Today Chile’s social structure can be roughly divided into three classes. In the upper class are members of the old landed aristocracy as well as a more recently wealthy group of industrialists, merchants, politicians, and military men. Although these two segments of the upper class have power and prestige in common, they are often at odds politically and economically. Both groups supported the imposition of military rule, but by the end of the 1980s many backed the restoration of democratic politics.

Chile’s lower class consists of farm laborers, crafts workers, factory workers, and miners. This is the class that backed Salvador Allende’s coalition before 1973, that suffered the most from the policies of the military regime, and that again turned to left-wing parties after the end of military rule in 1990. Sharply falling real wages—wages calculated in terms of buying power—from the mid-1970s to the early 1990s increased the size of this group. Government policy in the 1990s and early 2000s endeavored to improve the health and education of this neglected part of the population.
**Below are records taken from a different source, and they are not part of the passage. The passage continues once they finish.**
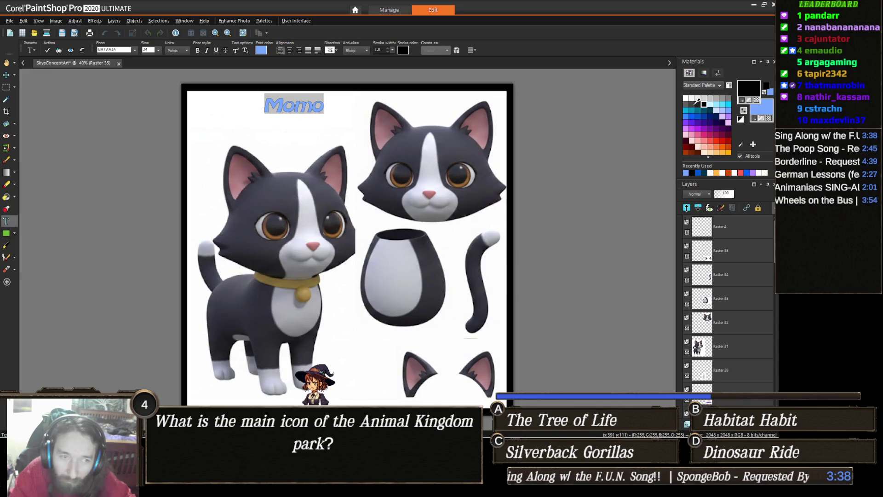
right_click(697, 101)
click(311, 107)
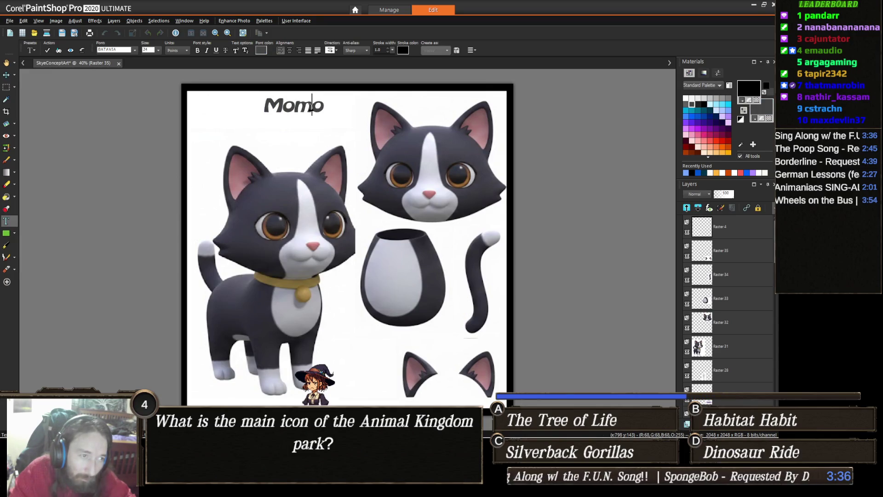
click(353, 157)
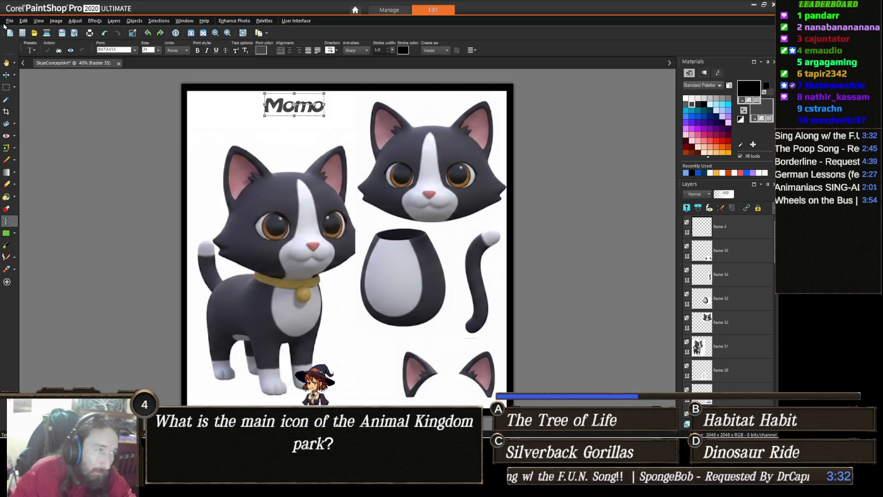
click(8, 22)
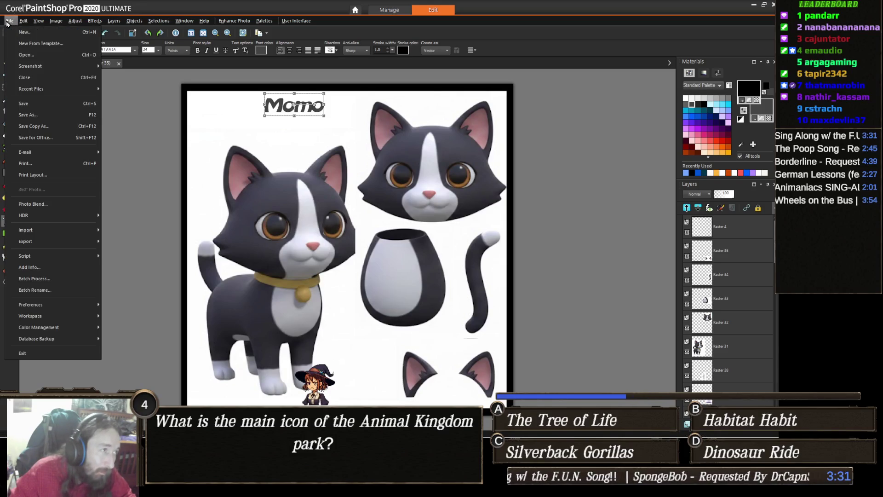
- Save the sheet as MomoConceptArt in JPG format, accepting the save confirmation
click(53, 115)
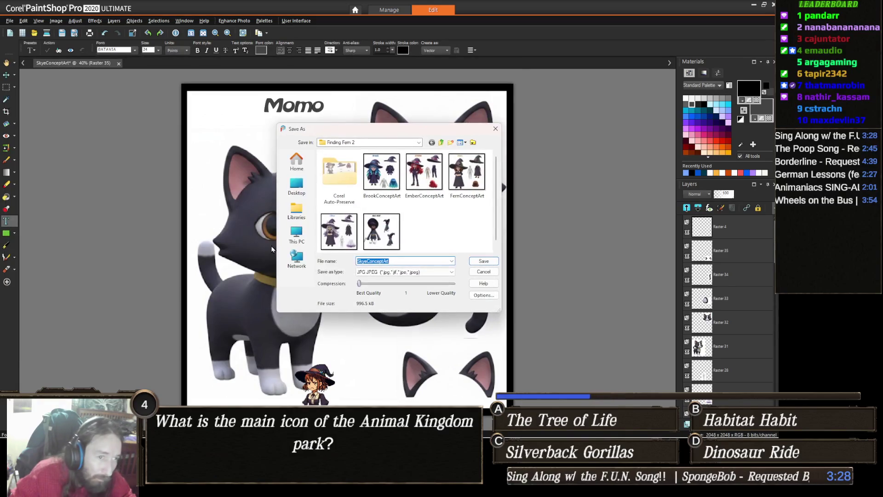
click(372, 263)
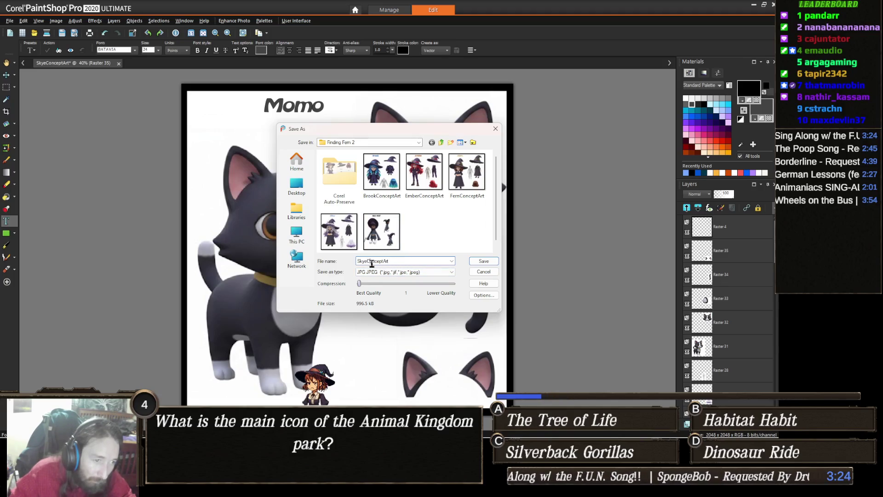
key(Delete)
key(Delete)
key(Delete)
text(Momo)
key(Return)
The middle class, largely urban, is extremely varied in incomes, occupations, and interests. It is composed of professionals, teachers and university professors, civil servants, many private employers, and some small merchants, industrialists, and investors. Many members of the middle class benefited from Chile’s rapid economic growth in the late 1980s and throughout the 1990s. Politically, members of the middle class participate in all parties.

Social mobility has been high in Chile, and upward social movement has been common. The period of military rule in the late 1900s at first appeared to be simply reactionary and traditionalist. But the free-market economic policies that it adopted ultimately led to increased social mobility.